• TRAVEL DIARIES: Greece

TRAVEL DIARIES: Greece

Words by @marinalons

Happy is the man, who, before dying, has the good fortune to sail the Aegean sea.”

Nikos Kazantzakis

Whenever I hear anyone pronouncing the syllables ‘Mediterranean’ my heart skips a beat.

It is my soft spot. I was born in a tiny Mediterranean town in Spain (have I mentioned this before?!).

It is a blessing and acurse for someone like me working in surf, but we’ll discuss that another day.

Oh I do love a Med getaway! Give me the green light and I’ll be indulging in olive oil and Prosecco in the blink of an eye.

I would return to Milos one and a thousand times more.

This Greek island, part of the Cyclades won my heart the moment the lady at Aegean airlines

checked-in my longboard on just the tiniest aircraft for free,

despite this lesser known island having little to no surf.

Where to stay, getting around.

When in doubt and or lost in translation, repeat ‘parakalo’ and ‘efharisto’ multiple times.

Efharisto me later, parakalo.

You might notice Greek sounds like Spanish, yet we do not understand each other at all.

You’ll feel like you’re being scolded by your Greek grandma at your boutique hotel of choice during check in – forget about resorts here.

But do not panic, it’s a Mediterranean thing, we’re just like that.

it is no secret the world thinks we’re loud, vociferous and on island time, true – I just like to think we’re more expressive than our Anglo-Saxon counterparts.

Anyway, once Ms. Appolonia is done shouting at you with rapid hand gestures

– Isn't Mediterranean matriarchy just great?–

and walks you to your beautiful and sun-reflecting white Cycladic room, adventure starts!

Tania Milos

Nefeli Sunset Studios

Captain Zeppos

What to see

I had just finished reading ‘Ask an Astronaut’ by Tim Peake as I landed in Milos

which felt like a prelude to the outer worldly landscapes I was about to witness.

I’m most fascinated by geological oddities, call me childish, but when travelling,

I rather daydream of being one adventurous character of Jules Verne’s books.

Sarakiniko resembled to the moon, or at least, what I’d imagine the moon to be like.

This unusual lunar landscape is result of the erosion of the volcanic rock by waves driven by north winds.

Swimming on Sarakiniko’s bright blue stripe of water is a must, escape from the sun in the abandoned mine tunnels.

Next on my adventure book plan was Kleftiko, an old pirates’ hideout.

An impressive spot of rock formations that can only be reached by the sea.

Renting a boat was imperative and the surfboard I dragged along all the way from the Canary Islands

came in handy to explore the caves and other secrets I would’ve never seen otherwise.

Once you’ve had your salt water fix, head to the village of Plaka.

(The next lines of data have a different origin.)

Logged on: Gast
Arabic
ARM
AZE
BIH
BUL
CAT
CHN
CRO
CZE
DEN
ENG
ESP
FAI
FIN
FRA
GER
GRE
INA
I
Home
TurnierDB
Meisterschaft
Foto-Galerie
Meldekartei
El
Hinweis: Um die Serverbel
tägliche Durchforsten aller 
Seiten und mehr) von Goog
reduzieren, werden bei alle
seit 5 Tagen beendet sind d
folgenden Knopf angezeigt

Built on a hill overlooking the sea, where the famous Venus de Milo was found - now at the Louvre in Paris-

and explore its streets filled with the white washed houses people come to Greece to see,

walk around the acropolis, soak up the culture and the tzatziki.

Where and what to eat

While in Plaka, visit Archontoula for the best al fresco dining. Service is slow, food is fantastic, this is Greece.

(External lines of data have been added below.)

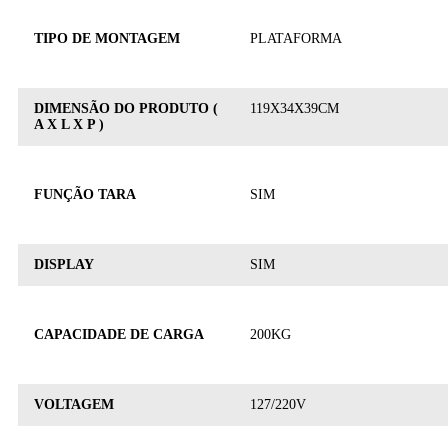
TIPO DE MONTAGEM
PLATAFORMA
DIMENSÃO DO PRODUTO (
119X34X39CM
A X L X P )
FUNÇÃO TARA
SIM
DISPLAY
SIM
CAPACIDADE DE CARGA
200KG
VOLTAGEM
127/220V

Head to O! Hamos! restaurant in Adamas for your first culinary immersion. Dolmades, check, moussaka, check.

Enthusiastic staff and uh oh vegan friendly –nope, I’m not vegetarian but Greece’s got you covered!–

It gets dark, you’re already tanned and sunset in Sarakiniko was breathtaking.

Grab a gyros – by far Greece’s biggest culinary export, they give kebabs a run for their money–

and walk around Adamas harbour for a late night boogie.

Cabs are friendly, locals lovely and food's insane.

Travel light – unlike me – and remember, cash only!